Pocos pueblos como el que lideraba Moisés en el éxodo de Egipto aprendieron de tamañas bondades multifunción. Ya lo conocían en tierras faraónicas, donde el aceite de oliva circulaba como privilegio de los poderosos (inclusive como uno de los ingredientes necesarios para la momificación), y era un poco más popular incluirlo en infusiones con flores para usos medicinales (una costumbre generalizada también en Roma), pero las cosas tomaron otro cariz cuando se encontraron con El en el desierto. Moisés estaba en el trance de bajar del Sinaí con las tablas de la ley, y entre tanto recibía del Altísimo las instrucciones sobre la construcción de un lugar apto para honrarlo. Debía hacerse un arca, debía haber una ofrenda de oro, plata, cobre, pieles de carnero, especias, los candeleros debían ser de oro y el altar, de bronce. “Y mandarás a los hijos de Israel que te traigan aceite puro de olivas machacadas, para el alumbrado, para hacer arder continuamente las lámparas” (algo parecido a lo que dispone el Corán), ordenó antes de detallar que el aceite de unción (sagrado como pocos) sería de especias finas (mirra, canela aromática, cálamo aromático y casia) “y de aceite de olivas”.

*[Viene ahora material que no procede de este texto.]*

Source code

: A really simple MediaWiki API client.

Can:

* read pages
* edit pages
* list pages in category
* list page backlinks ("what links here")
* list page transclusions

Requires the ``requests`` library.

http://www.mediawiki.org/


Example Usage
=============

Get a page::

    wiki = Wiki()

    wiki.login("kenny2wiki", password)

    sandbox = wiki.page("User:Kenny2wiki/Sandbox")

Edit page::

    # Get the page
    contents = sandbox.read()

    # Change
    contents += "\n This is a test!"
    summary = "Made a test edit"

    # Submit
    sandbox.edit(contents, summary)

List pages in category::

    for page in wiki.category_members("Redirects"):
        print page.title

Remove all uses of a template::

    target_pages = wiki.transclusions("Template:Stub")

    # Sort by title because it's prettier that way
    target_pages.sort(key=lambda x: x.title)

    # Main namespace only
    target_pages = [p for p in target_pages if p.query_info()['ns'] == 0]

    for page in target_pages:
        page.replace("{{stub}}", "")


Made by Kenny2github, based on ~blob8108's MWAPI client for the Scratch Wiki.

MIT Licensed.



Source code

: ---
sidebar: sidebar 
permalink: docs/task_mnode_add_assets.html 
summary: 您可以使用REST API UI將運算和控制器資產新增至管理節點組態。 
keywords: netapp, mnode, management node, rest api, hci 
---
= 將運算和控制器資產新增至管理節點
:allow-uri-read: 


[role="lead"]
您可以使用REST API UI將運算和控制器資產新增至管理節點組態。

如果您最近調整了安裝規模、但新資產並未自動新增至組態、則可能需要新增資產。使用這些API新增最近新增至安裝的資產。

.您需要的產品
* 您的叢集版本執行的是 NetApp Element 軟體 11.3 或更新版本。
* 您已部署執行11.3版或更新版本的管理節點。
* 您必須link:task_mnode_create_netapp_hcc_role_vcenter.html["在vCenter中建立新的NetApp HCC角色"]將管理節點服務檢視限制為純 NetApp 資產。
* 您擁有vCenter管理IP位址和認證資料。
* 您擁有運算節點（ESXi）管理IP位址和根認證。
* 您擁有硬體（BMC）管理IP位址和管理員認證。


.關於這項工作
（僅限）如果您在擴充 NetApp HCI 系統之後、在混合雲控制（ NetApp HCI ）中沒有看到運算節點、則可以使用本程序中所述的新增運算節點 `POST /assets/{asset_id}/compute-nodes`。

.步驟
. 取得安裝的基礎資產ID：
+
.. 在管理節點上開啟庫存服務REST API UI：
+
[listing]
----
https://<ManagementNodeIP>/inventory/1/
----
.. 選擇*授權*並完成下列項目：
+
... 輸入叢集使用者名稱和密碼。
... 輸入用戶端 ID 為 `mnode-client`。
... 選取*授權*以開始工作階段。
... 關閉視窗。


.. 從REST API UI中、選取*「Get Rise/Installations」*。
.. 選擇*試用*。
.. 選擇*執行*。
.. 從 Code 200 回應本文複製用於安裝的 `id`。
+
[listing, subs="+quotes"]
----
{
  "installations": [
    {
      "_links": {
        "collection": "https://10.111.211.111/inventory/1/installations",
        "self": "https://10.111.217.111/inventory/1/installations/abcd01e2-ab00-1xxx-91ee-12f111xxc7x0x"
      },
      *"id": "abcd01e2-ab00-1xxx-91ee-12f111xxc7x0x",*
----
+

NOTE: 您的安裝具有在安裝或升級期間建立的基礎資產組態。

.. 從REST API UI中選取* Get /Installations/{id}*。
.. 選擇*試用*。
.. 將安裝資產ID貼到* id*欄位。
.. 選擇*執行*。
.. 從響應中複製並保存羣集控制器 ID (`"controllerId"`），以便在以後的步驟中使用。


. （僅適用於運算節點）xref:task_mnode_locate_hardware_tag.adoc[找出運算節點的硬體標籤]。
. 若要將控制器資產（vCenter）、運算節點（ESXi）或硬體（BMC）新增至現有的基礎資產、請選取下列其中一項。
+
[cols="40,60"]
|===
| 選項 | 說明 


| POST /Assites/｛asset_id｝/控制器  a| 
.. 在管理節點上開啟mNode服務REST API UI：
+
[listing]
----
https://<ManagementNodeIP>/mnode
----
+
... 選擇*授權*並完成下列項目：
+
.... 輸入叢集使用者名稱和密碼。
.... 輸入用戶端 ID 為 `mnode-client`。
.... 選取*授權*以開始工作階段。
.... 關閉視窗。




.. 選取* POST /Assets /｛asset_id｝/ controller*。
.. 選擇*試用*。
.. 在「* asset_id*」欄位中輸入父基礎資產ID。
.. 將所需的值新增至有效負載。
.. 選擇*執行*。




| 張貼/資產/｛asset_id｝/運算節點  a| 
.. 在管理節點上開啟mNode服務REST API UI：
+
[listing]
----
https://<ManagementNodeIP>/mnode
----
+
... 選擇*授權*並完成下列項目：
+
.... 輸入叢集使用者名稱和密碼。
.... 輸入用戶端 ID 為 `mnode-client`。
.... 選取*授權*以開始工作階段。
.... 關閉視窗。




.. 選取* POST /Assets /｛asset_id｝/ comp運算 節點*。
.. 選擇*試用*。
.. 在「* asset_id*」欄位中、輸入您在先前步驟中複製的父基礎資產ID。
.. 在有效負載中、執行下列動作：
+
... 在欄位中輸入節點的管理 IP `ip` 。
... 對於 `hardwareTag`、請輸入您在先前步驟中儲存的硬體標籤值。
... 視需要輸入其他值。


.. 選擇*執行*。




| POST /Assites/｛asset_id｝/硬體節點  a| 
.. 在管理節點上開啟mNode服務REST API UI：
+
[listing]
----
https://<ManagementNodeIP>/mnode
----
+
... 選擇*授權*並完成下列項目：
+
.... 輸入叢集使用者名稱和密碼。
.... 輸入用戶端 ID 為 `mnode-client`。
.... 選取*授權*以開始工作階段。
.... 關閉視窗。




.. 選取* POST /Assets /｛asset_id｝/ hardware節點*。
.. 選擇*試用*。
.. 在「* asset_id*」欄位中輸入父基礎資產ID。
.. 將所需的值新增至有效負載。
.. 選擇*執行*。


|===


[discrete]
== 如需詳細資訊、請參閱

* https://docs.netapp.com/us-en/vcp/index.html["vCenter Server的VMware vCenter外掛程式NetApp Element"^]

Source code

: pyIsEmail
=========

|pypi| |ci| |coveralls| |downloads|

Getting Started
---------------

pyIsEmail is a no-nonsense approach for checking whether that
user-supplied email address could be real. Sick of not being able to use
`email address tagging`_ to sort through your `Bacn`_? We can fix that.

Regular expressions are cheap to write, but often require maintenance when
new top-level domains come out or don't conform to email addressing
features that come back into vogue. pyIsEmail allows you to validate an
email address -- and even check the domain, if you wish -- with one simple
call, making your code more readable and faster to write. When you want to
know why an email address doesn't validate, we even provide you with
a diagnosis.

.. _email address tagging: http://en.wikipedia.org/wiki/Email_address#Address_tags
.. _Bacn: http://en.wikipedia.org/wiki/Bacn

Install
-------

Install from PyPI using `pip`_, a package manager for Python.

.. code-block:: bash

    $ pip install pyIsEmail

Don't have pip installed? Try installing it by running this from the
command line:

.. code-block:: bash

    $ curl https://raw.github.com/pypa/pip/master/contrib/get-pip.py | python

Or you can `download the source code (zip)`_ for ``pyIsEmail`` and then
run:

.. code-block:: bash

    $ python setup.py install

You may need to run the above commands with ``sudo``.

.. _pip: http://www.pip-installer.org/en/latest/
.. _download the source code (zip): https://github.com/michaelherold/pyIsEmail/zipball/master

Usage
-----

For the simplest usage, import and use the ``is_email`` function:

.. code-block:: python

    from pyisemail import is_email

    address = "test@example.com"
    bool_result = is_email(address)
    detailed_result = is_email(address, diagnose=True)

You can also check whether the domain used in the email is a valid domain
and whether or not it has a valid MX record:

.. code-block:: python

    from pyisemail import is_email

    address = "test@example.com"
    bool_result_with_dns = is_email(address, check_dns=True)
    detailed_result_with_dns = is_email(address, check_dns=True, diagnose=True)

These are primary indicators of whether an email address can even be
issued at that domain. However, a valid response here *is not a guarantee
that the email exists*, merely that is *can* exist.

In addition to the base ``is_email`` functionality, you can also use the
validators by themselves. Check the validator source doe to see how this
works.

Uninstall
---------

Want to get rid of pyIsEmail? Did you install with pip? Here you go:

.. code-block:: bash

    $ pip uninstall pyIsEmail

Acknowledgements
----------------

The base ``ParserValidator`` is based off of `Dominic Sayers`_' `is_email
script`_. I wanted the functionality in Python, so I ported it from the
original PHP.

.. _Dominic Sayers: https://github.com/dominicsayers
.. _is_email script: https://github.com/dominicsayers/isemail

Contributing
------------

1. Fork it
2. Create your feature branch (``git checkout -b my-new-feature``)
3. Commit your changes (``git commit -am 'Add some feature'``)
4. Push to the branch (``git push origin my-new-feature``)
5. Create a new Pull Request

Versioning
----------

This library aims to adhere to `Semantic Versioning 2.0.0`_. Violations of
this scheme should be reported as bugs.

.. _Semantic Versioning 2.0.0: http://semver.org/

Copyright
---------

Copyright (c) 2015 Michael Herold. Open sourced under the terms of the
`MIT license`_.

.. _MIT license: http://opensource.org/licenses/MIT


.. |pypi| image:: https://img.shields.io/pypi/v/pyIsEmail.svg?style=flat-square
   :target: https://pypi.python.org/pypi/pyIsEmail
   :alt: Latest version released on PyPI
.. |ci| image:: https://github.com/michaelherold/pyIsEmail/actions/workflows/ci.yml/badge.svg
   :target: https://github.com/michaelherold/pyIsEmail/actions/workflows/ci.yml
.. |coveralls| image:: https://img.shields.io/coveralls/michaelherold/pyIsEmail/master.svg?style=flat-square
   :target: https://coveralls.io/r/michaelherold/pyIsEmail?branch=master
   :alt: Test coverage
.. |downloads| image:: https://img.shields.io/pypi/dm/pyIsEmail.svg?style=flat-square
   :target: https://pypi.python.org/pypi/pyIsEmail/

Como los vinos, el aceite de oliva puede catarse para determinar su calidad. Los expertos recomiendan humedecer con un poco el labio inferior con aceite previamente entibiado (lo mejor es depositarlo en un recipiente de vidrio tibio) y probar, apenas con la punta de la lengua, el grado de dulzura. Luego, se puede determinar si ha sido especiado o no (y con qué, en caso de paladares exquisitos) con los costados de la lengua. En caso de probar más de uno, basta con tomar un poco de agua mineral y comer una tajada de manzana verde, entre degustación y degustación, para despejar los sentidos. Además de las variedades especiadas y saborizadas, los tres grandes tipos de aceite se diferencian por el proceso que sirvió para producirlo. El extravirgen se obtiene tras la primera presión, tiene menor grado de acidez que todos los demás, es de aroma, color y sabor perfectos, y es considerado el más saludable; el virgen, generalmente preferido para ensaladas y aderezos, apenas se diferencia por un poco más de acidez; y el aceite de oliva a secas es una mezcla de aceite refinado y extravirgen (para darle sabor) que suele usarse para frituras. Desde ya, guárdelo en lugar fresco y seco para conservarlo en óptimas condiciones: nunca se sabe cuándo habrá que usarlo de ofrenda.